If your home is your castle, just imagine how important it will be to you in retirement when you are spending a lot more time there. That’s the thought I had the other day when I took a good look around my humble abode and wondered whether it would suit me heading into my golden years.
Heaven knows I have spent a lot of time, energy and money fixing up my current home. Is it Casa Loma? Well no, but the closest thing I will probably come to a castle on my budget. At any rate, I haven’t really had much time to spend there thanks to my busy work schedule and other demands.
For the last 15 years I have tackled a variety of renovation projects making my 1950s circa house the perfect shelter from the storm. A place I could escape to — retreat from life for a brief while.
But did I do the right renovations that will properly see me into retirement?
Like most people, you don’t want to be hit with heavy duty renovations and expenses in your retirement. I am happy to share my “to do” list of home renovation considerations with you, so that you can tackle them now to ensure that you wind up with a comfortable, liveable and relatively worry-free nest into your retirement years.
Deborah’s retirement reno checklist:
- Need a new roof? Notice any leaks or water damage to your home’s ceilings? Are your soffits, fascia and eavestroughs in working order? I know that’s my new project to tackle this spring.
- Is the grading on your property sloped away from your house as it should be, or is it running towards your home? This is important because you don’t want a leaky basement.

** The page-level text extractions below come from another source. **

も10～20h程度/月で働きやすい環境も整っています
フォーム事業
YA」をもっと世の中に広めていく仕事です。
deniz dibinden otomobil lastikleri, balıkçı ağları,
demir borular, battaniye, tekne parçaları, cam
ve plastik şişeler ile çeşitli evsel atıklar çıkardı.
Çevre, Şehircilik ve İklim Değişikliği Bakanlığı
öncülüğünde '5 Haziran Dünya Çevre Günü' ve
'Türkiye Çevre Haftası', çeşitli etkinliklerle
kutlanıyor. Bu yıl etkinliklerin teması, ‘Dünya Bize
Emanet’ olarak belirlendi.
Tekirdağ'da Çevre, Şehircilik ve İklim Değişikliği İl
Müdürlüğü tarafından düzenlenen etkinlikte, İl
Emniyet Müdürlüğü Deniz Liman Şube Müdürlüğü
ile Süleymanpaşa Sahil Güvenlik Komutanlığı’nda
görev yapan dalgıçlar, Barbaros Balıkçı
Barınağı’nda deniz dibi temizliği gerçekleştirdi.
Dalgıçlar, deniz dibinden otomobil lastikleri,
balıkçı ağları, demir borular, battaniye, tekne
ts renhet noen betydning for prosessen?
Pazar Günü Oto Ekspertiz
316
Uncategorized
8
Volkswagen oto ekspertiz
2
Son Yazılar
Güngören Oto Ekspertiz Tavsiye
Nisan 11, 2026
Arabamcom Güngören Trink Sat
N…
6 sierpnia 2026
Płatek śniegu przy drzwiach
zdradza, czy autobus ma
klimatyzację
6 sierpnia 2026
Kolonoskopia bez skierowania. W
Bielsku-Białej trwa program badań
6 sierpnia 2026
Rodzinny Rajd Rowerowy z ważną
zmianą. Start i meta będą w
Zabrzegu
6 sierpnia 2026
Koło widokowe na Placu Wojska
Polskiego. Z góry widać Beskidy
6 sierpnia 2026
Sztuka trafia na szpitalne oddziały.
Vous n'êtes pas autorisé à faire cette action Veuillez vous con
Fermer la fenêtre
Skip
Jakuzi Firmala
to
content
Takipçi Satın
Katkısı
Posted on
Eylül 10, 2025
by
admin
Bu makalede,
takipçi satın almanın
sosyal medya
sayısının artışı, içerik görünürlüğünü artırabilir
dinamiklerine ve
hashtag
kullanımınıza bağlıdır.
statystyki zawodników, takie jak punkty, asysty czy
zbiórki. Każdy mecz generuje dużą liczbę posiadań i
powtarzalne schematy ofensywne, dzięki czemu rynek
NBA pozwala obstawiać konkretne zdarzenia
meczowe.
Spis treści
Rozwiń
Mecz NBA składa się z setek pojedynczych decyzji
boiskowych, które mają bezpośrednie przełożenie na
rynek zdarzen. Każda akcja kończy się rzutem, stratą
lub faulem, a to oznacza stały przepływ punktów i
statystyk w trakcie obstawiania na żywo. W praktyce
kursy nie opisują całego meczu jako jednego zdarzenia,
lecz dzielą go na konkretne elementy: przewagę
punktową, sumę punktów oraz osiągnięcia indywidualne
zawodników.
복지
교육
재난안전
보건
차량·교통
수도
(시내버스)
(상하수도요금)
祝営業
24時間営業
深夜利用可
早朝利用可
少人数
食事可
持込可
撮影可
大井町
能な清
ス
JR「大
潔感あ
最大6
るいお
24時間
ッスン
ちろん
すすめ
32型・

- Have you had a home energy assessment done? This is a professional evaluation of your home’s heating, hot water and ventilation systems, insulation and air leakage. Your home energy assessment report will highlight how your home can be improved to reduce energy costs and improve comfort.
- Have you had your furnace “red-tagged” recently or do you want to avoid this headache by having it repaired or replaced?
- Do you currently live in a house with many stairs and wonder how you will negotiate those stairs if you have arthritis? You may want to consider bungalow or condo living, with everything on one level.
- Take a good look at your kitchen and bathroom. You may wish to consider assistive devices that will make it easier to function in the house and do things that you enjoy.
- Or you may consider remodelling, like putting in a no-step or sit-in shower or creating a more open floor plan in case you need to move around in a wheelchair or walker.
Take stock of the common hazards around your home. It’s important to identify items that will lower your future costs and in turn promote your independence and wellbeing.